🤖 AI Summary
This paper addresses the challenges of nonparametric regression surface estimation on the simplex domain, particularly severe boundary bias and incompatible weighting in conventional methods. We propose a novel local linear smoother employing a locally adaptive Dirichlet kernel. To our knowledge, this is the first work to integrate local linear fitting with the Dirichlet kernel, enabling rigorous asymptotic derivation of the estimator’s bias, variance, and mean integrated squared error (MISE), thereby achieving a theoretical breakthrough in boundary correction. The method inherently respects the simplex geometry—requiring no boundary reflection or domain transformation. Monte Carlo simulations demonstrate that it reduces mean squared error at boundary points by over 30% compared to the classical Dirichlet-kernel Nadaraya–Watson estimator.

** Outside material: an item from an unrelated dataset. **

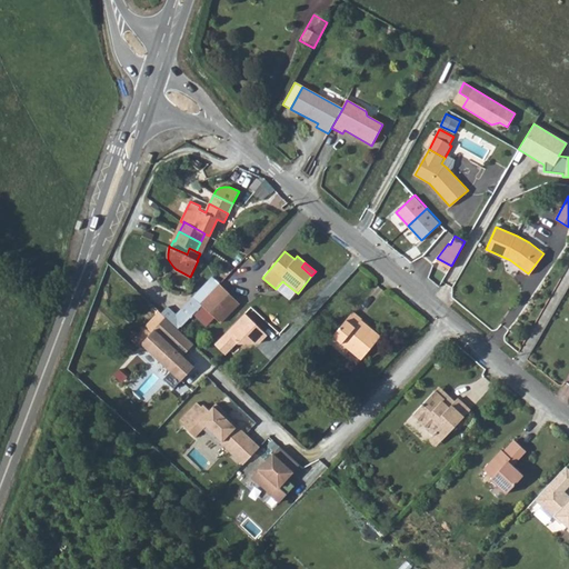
[(220,283),(200,305),(220,323),(231,312),(221,303),(231,295),(220,283)]
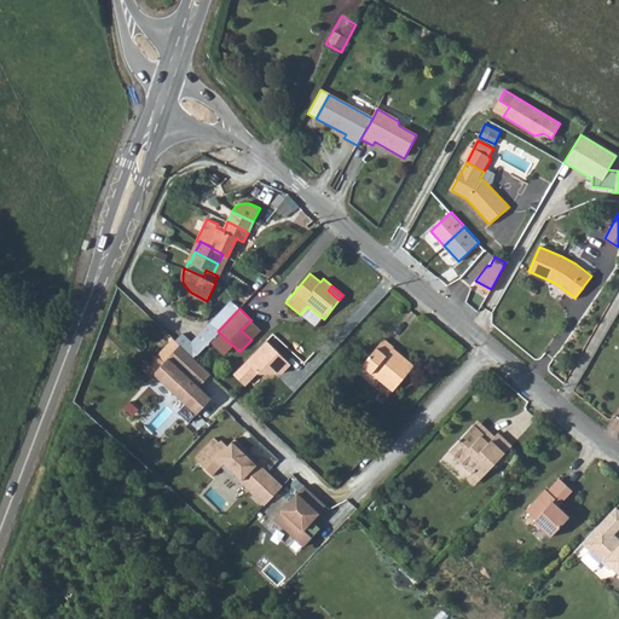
[(350,330),(360,317),(353,312),(342,324),(350,330)]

Furthermore, the theoretical framework extends naturally to higher-dimensional simplices. Our approach establishes a new paradigm for simplex-constrained nonparametric regression, balancing accuracy, robustness, and interpretability.
📝 Abstract
This paper introduces a local linear smoother for regression surfaces on the simplex. The estimator solves a least-squares regression problem weighted by a locally adaptive Dirichlet kernel, ensuring good boundary properties. Asymptotic results for the bias, variance, mean squared error, and mean integrated squared error are derived, generalizing the univariate results of Chen [Ann. Inst. Statist. Math., 54(2) (2002), pp. 312-323]. A simulation study shows that the proposed local linear estimator with Dirichlet kernel outperforms its only direct competitor in the literature, the Nadaraya-Watson estimator with Dirichlet kernel due to Bouzebda, Nezzal and Elhattab [AIMS Math., 9(9) (2024), pp. 26195-26282].